Romney awesomeness factor #2 is of singular interest — awesomeness factor #1, by the way, is that no one could be a better president; awesomeness factor #3 is that no one could be a better nominee — assuming the books haven't been cooked:
Romney … has been briefed on what one Republican source describes as a massive, rolling private polling project recently conducted by a wealthy GOP contributor who shelled out his own money to determine which Republican has the best chance of winning the nomination. The data, collected over an extended period of time in the first twenty states scheduled to hold caucuses and primaries in 2016, shows Romney with a huge lead across the board, and significantly better favorable/unfavorable ratings than the rest of the large potential field.
This polling would be easy to dismiss if its conclusion were an outlier. But its conclusion isn't an outlier; its in near perfect accord with a stream of public polling over the last several months, all of which has shown Romney with double-digit leads over his internal competitors. The latest poll comes from Fox News — I know, the natural tendency is to laugh, but Fox polled the 2012 race with rather impressive objectivity — and it shows Romney leading Jeb Bush by 11 points, and both Mike Huckabee and Rand Paul by 10.
The Fox poll is somewhat suspicious in that it also shows Romney beating Huckabee among white evangelical Christians by 2 points, although the fracturing of the evangelical vote — Huckabee must share it with Santorum, Cruz, Perry et al — could explain that seeming anomaly. More suspicious is that "In hypothetical matchups for a 2016 presidential contest, Romney ties Clinton at 46 percent each." Now that's an outlier.

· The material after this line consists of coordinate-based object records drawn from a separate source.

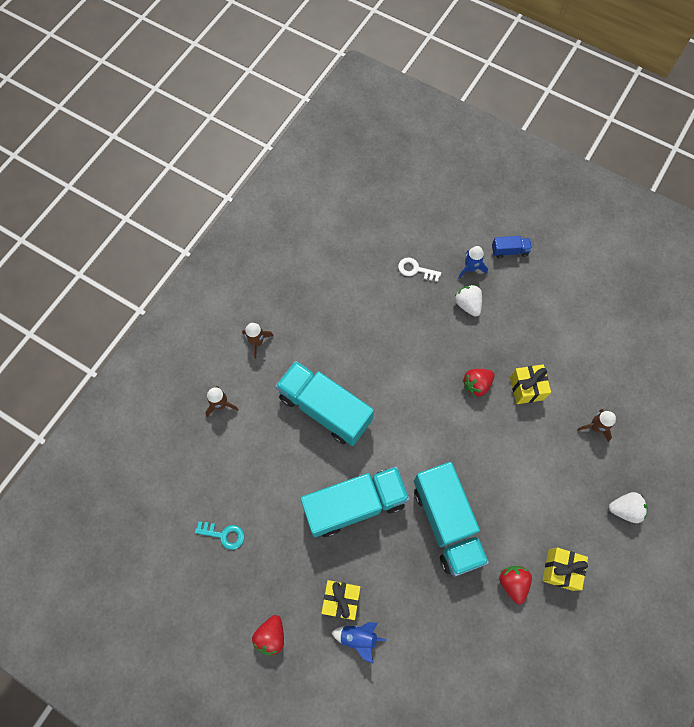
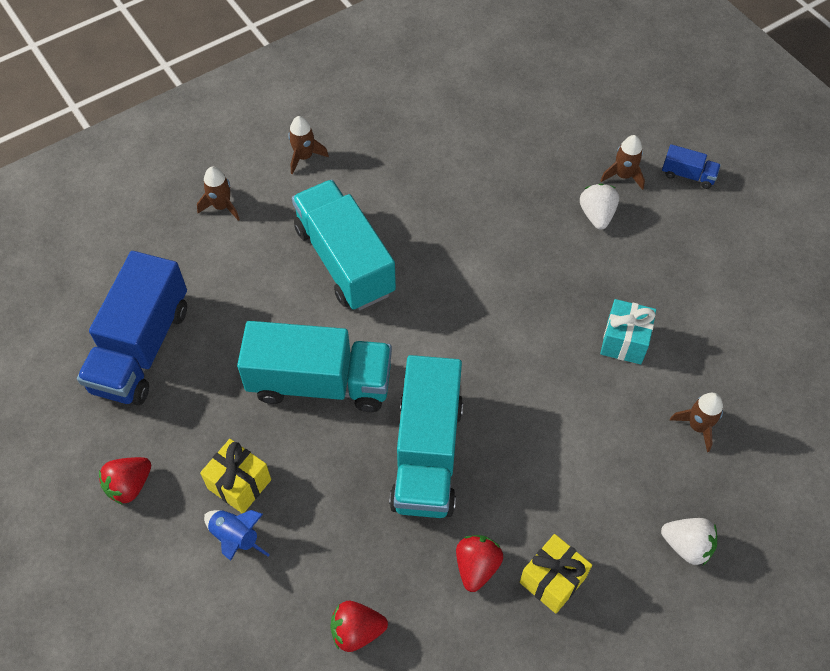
camera: 25 degrees right, 10 degrees down
turquoise key [195,521,244,550] -> blue truck [77,251,187,405]
white key [398,258,441,282] -> none
blue rocket [458,246,488,279] -> brown rocket [600,135,645,190]
red strawberry [463,369,495,397] -> red strawberry moved to [331,601,388,652]
yellow gift [510,364,551,404] -> turquoise gift [600,299,656,364]

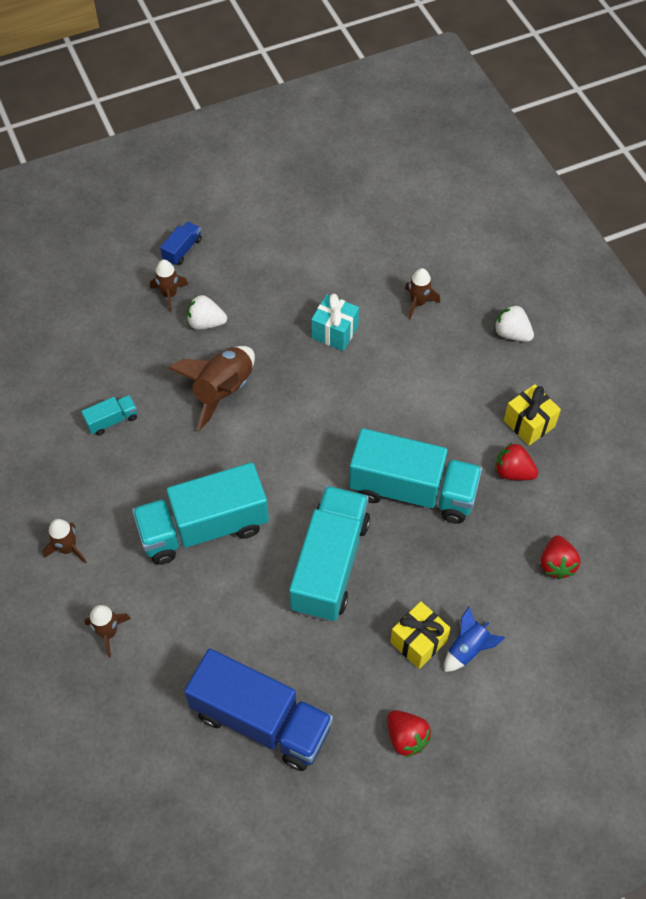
camera: 80 degrees left, 0 degrees up
white strawberry [661,518,717,565] -> white strawberry turned 90 degrees counterclockwise [494,304,534,342]
none -> turquoise truck [81,395,137,436]
none -> brown rocket [168,346,255,431]

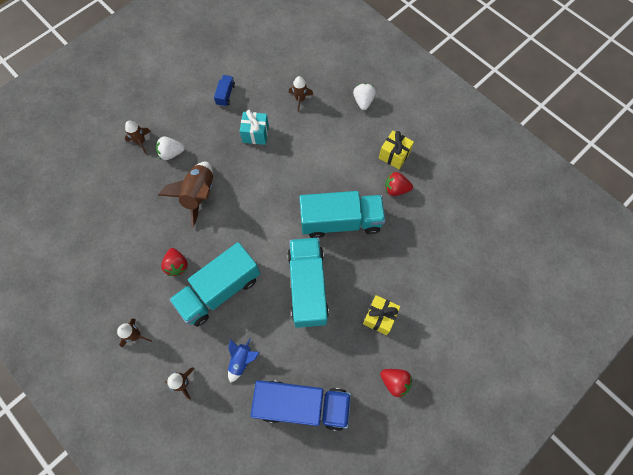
camera: 20 degrees left, 10 degrees up
turquoise truck [81,395,137,436] -> none
blue truck [160,221,202,266] -> blue truck moved to [214,75,235,107]
blue rocket [444,607,505,672] -> blue rocket moved to [228,338,259,383]
white strawberry [494,304,534,342] -> white strawberry turned 75 degrees clockwise [353,83,376,110]
red strawberry [541,535,581,579] -> red strawberry moved to [161,248,188,276]

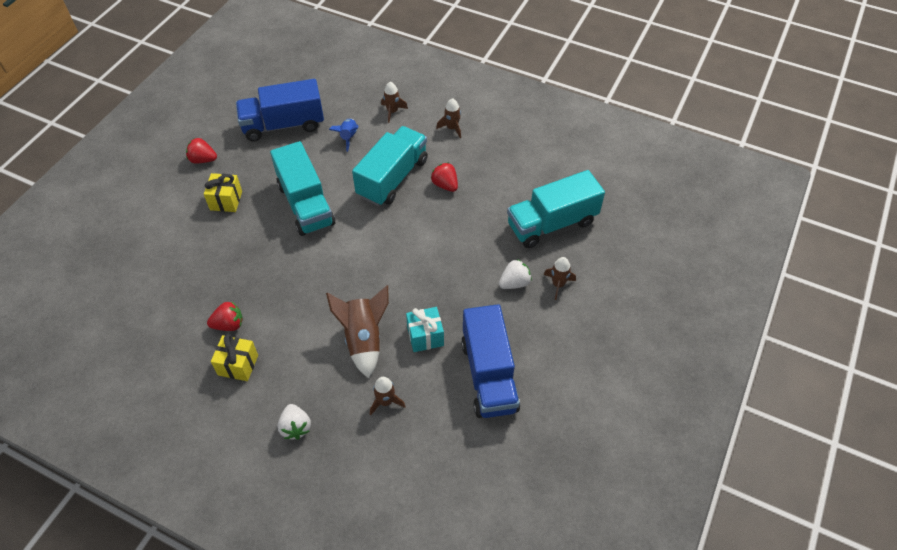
camera: 160 degrees right, 15 degrees down
brown rocket [158,162,213,227] -> brown rocket moved to [326,285,389,378]
blue truck [214,75,235,107] -> blue truck [461,304,520,418], size x2.35
turquoise truck [299,191,386,238] -> turquoise truck moved to [507,170,605,248]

Those two mitigating factors in Romney's technocratic decision to run? They're more like one-point-five. First, presidential campaigns are punishing crucibles, as Mitt well knows. I'll grant him that one, in full. The second factor in the "data," however, I can already hear Mitt attempting to turn to his advantage on primary stumps: Hillary's path to the nomination is hitherto an uncluttered one, which frees up her general-election cash, while Mitt must battle what he'll portray as a hopeless horde in competitive pursuit of the nomination. His obvious selling point to the primary masses: Go with electability (see Fox poll, accurate or not).